Logo depois vem o Empoderamento, pilar que trabalha o engajamento do time na execução do processo comercial.

Aqui é importante alinhar expectativas, estruturar treinamentos, entre outras ações. 

Com um time estruturado, é a hora da Abordagem, que vai olhar para as perguntas que estão sendo feitas e as técnicas do seu time de vendas.

Aqui, o CRM, canais de comunicação (email, telefone, WhatsApp, etc) e técnicas como o spin selling se unem para estabelecer a melhor forma de abordar um cliente. 

A Conversão, quarto pilar, trabalha a previsibilidade dos resultados.
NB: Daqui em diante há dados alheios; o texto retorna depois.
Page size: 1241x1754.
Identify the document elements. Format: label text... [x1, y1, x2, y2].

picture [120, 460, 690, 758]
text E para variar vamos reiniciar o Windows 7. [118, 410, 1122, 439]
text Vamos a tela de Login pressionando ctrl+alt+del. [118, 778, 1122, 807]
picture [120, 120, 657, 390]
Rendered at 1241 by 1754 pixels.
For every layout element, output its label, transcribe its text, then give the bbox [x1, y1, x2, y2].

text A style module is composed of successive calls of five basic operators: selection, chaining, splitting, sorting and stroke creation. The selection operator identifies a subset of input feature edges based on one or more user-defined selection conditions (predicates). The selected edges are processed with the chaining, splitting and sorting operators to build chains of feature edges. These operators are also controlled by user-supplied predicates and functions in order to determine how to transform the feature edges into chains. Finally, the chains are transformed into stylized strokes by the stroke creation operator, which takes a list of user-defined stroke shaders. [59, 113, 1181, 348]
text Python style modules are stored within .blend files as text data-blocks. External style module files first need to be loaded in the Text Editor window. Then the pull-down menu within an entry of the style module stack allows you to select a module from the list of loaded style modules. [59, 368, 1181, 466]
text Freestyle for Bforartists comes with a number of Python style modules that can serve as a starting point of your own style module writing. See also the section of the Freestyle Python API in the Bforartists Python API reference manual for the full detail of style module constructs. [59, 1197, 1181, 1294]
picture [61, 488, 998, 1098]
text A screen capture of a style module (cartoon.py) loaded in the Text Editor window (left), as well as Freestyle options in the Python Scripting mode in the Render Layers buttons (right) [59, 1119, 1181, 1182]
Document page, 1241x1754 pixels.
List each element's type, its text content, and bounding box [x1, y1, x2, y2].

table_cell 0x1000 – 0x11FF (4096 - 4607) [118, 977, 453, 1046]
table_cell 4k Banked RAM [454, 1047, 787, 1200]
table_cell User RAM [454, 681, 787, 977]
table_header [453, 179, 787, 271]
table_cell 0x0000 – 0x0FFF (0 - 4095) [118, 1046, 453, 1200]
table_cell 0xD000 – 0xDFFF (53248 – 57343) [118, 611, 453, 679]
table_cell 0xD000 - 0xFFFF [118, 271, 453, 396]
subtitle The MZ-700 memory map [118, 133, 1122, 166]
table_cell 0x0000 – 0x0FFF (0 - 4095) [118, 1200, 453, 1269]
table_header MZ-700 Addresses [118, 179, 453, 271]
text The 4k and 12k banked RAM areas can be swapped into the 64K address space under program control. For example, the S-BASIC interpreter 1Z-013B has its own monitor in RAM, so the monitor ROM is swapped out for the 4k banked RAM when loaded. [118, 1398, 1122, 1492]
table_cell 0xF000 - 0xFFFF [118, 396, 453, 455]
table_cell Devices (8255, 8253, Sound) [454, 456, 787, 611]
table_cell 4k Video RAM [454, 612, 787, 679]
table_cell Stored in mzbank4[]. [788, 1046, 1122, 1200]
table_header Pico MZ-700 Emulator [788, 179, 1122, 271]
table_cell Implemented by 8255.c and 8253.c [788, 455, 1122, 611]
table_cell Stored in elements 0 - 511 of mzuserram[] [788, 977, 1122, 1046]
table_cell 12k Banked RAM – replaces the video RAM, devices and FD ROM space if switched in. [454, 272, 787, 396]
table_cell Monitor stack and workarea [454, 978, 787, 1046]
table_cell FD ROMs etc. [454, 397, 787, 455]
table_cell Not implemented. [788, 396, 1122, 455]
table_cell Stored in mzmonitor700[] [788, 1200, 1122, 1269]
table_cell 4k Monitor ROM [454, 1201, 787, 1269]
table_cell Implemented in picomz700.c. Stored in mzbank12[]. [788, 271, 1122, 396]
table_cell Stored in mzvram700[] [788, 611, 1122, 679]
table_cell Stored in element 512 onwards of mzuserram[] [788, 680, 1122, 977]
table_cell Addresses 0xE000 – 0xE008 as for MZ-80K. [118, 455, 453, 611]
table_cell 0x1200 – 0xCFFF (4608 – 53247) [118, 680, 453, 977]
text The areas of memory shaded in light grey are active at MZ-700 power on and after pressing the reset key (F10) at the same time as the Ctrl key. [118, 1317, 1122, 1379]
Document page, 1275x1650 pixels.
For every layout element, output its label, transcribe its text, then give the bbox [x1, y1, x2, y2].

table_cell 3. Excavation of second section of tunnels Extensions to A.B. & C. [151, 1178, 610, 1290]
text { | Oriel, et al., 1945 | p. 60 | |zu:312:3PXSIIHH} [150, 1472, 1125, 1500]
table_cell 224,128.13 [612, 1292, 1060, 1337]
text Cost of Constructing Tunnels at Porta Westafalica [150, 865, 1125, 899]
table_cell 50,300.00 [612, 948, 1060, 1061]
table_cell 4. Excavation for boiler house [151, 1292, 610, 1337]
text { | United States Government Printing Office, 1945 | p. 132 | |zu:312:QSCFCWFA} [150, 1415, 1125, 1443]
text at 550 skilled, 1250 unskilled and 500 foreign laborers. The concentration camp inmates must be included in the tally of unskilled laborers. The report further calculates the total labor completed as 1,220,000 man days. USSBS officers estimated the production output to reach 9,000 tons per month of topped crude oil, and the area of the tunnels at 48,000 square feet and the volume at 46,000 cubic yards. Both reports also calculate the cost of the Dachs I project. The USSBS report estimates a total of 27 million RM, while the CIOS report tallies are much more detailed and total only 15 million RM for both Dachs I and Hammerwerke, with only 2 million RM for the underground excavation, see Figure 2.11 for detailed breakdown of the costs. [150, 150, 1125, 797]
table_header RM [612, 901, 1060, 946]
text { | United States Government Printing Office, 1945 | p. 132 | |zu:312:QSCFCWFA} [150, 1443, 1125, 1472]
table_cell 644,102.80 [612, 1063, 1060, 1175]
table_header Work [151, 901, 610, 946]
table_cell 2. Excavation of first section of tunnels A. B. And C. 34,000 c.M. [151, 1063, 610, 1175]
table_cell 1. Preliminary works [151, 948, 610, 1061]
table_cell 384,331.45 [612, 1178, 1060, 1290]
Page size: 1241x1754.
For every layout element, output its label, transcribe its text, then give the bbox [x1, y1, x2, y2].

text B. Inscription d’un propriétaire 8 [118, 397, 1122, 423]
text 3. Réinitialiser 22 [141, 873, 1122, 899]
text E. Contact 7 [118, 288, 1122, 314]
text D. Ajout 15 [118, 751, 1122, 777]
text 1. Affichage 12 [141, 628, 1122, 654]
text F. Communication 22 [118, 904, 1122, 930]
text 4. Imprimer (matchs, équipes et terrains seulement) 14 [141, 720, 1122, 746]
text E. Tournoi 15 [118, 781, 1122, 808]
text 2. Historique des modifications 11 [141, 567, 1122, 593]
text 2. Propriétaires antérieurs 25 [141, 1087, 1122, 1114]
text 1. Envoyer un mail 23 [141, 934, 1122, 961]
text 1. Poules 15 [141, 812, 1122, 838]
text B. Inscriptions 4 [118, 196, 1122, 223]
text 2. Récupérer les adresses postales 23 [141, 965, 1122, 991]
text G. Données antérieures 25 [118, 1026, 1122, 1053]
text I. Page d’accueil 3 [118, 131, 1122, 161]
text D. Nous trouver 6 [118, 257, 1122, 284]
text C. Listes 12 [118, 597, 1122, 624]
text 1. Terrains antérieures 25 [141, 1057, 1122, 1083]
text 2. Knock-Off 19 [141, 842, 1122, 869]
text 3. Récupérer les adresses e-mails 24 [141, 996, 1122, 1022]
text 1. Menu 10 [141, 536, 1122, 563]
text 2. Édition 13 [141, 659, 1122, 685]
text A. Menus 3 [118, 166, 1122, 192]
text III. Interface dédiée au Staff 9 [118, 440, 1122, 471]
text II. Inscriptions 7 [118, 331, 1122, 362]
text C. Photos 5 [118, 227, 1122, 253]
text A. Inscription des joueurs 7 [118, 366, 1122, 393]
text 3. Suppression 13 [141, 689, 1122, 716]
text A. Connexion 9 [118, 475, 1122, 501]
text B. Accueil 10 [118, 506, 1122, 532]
Nessa etapa, você precisa acompanhar as métricas do seu funil de vendas, a duração do ciclo de vendas e as taxas de conversão.

São informações que te dão a base para tomar decisões ao longo do mês, e não só na reta final. 

Por último, mas não menos importante, vem o pilar Evolução, que busca identificar o que é preciso melhorar na operação.

São as análises que você deve fazer para ser mais eficiente, em todas as etapas.

Talento e habilidades são importantes, mas a nossa realidade não se sustenta só na “lábia” de um bom vendedor.

Vence quem aborda o perfil certo, na hora certa, com a argumentação certa, e que consegue mensurar e evoluir com esses aprendizados.

É fácil ganhar um mês com base na força bruta, mas isso não ganha o ano.

Quanto mais dados, menos drama: menos atrito com o time de vendas e  com Marketing, desenvolvimento constante, resolução de gargalos, mais assertividade e mais resultados.

Por: Luis Lourenço, diretor do RD Station CRM.